Katherine “Kay” Florence Kitt (1876–1945), born Katherine Florence Daniels in Chico, California, was an artist and instructor who helped lead the establishment of an art colony in Tucson, Arizona in the early 1900s, created the School of Art at the University of Arizona, and shaped the art historical development of the Southwest in the early and twentieth century. Kitt was community leader, author, intellectual and pioneer who impacted generations of artists and helped launch and build many of Tucson’s cultural institutions.

==Life==
Kitt was born in Chico, California, and educated at San Jose Normal School. In 1897, at the age of 21, she moved to Tucson taking a position teaching art at Safford School in downtown Tucson. Students remembered that: “The school was abuzz with anticipation of the new art teacher from faraway California.” A student reflected on Katherine's first day in a 1968 Tucson Daily Citizen story that “Her eyes were penetrating … almost hypnotic.”

In 1900 she married William “Will” Kitt, a son of the pioneer Arizona Kitt family – his father William F. Kitt was owner of the Congress Street Clothing Store and his aunt Philippa Kitt is memorialized in the name Kitt Peak. Katherine and William were given a lot of land as a wedding present in the Armory Park Historic Residential District at 319 S. Fourth Avenue in downtown Tucson. They commissioned architect Henry Trost to design a Greek Revival home. The art studio at the home would become an important location and salon for the exchange of ideas, exhibitions and artistic endeavors. Kitt received her bachelor of Arts degree from the University of Arizona in 1911 and her master's degree in 1928.

Katherine was an artistic pioneer in early twentieth century Tucson. She offered art classes in her Tucson studio before becoming a lecturer in Art at the University of Arizona in 1924. The art program was part of home economics, but within four years she led separation the program and established an independent Department of Art. Kitt headed the program for seventeen years retiring a month before her death.

In 1929 Kitt drafted the book Long Ago Told: Legends of the Papago Indians that was published under the authorship of Harold Bell Wright.

During prohibition she held art sessions in her studio, where she and her guests drank and smoked.

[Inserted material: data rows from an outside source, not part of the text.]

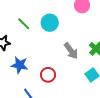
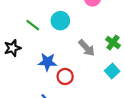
blue star: (20, 65) -> (47, 62), moved

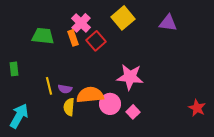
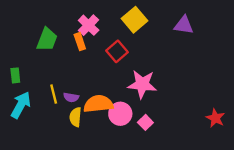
green trapezoid: (43, 36) -> (47, 39), turned 105
red square: (96, 41) -> (117, 51), moved
cyan arrow: (19, 116) -> (21, 105), moved

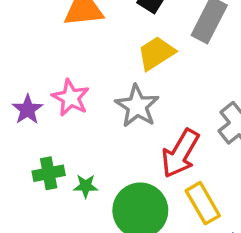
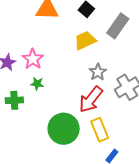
gray star: (137, 106) -> (98, 72), moved, size x0.7
green star: (86, 186) -> (37, 84), moved

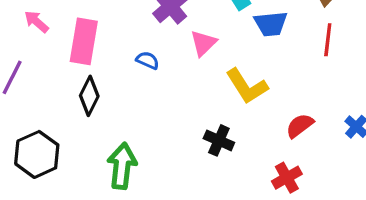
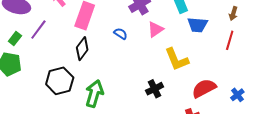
red semicircle: (300, 126) -> (204, 88), size x1.4
black cross: (219, 140) -> (155, 89), turned 30
black hexagon: (37, 154) -> (60, 81), moved

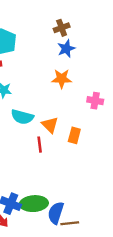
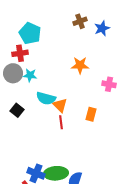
blue star: (66, 49) -> (102, 28), moved
orange triangle: (50, 125) -> (60, 105), moved

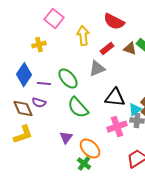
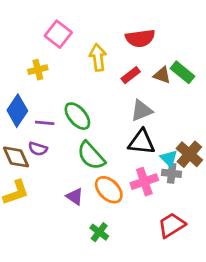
red semicircle: (114, 22) -> (140, 38), turned -35
gray triangle: (97, 69) -> (142, 111), moved
cyan triangle: (135, 110) -> (169, 158), turned -40
purple triangle: (66, 138) -> (75, 197), turned -32
orange ellipse: (90, 149) -> (109, 190), moved

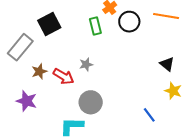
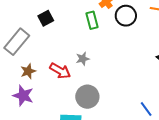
black square: (49, 24) -> (46, 18), size x0.7
brown star: (39, 71) -> (28, 71), moved

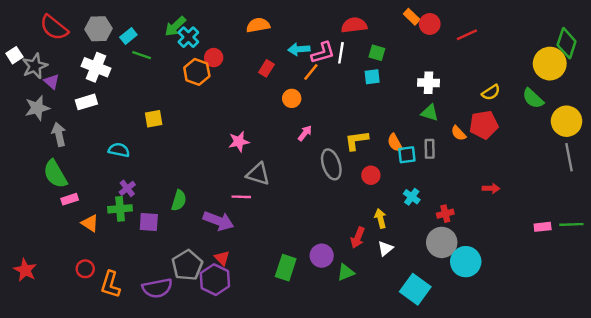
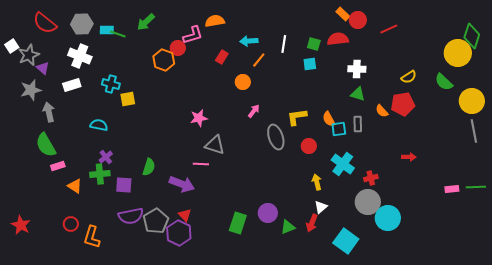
red semicircle: (354, 25) -> (338, 39), moved
cyan rectangle: (128, 36) -> (107, 30), turned 40
cyan cross: (188, 37) -> (111, 84), moved, turned -30
pink L-shape: (323, 53) -> (193, 35), moved
green line: (142, 55) -> (118, 34), moved
cyan cross: (412, 197) -> (343, 164), size x1.6
red arrow: (358, 238) -> (312, 223), moved
purple semicircle: (157, 288) -> (131, 216), moved

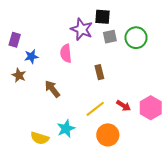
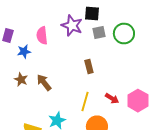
pink semicircle: (66, 53) -> (42, 36), moved
brown star: (19, 75) -> (21, 80), moved
yellow line: (95, 109) -> (85, 102), turned -36

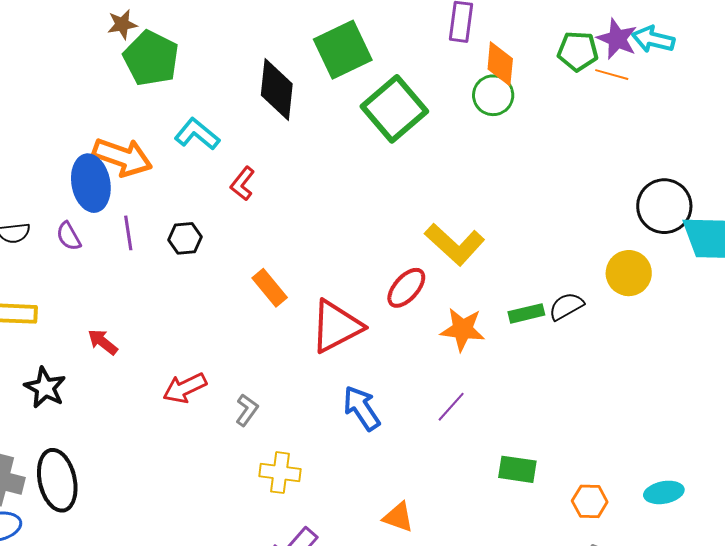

Kitt envisioned Tucson as an important center of art in the Southwest and United States and tirelessly worked to achieve that goal. She spent summers on Mount Lemmon and in Mexico, she made multiple trips to Europe and North Africa, painting scenes of Spain and Morocco. In 1932 she sailed San Sebastian, Spain, to study with Basque artist Ignacio Zuloaga. During the summer of 1942 she lived in Mexico City.

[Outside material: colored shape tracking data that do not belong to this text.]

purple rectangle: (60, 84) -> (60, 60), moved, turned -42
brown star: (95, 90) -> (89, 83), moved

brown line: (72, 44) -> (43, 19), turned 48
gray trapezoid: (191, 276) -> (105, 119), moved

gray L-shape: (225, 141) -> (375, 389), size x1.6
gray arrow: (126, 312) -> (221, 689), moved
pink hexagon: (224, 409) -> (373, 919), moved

Kitt retired from the University of Arizona in 1945 and a month later at the age of 69 died from a cerebral hemorrhage at a hospital in Phoenix. She was called by the Tucson papers after he death an iconoclast.

==Legacy==
Kitt’s impact on the development of art in Arizona and the southwest cannot be overstated. Her influence was derived from the countless students she taught at the University of Arizona, the salons held at her home. After her death in 1945, the Katherine Kitt Scholarship was established in honor of her role and leadership within the Department of Art. Student recipients of the scholarship included Abe Sotsky. Important students included artist Ettore DeGrazia, architect Gordon Luepke, and architect Lew Place.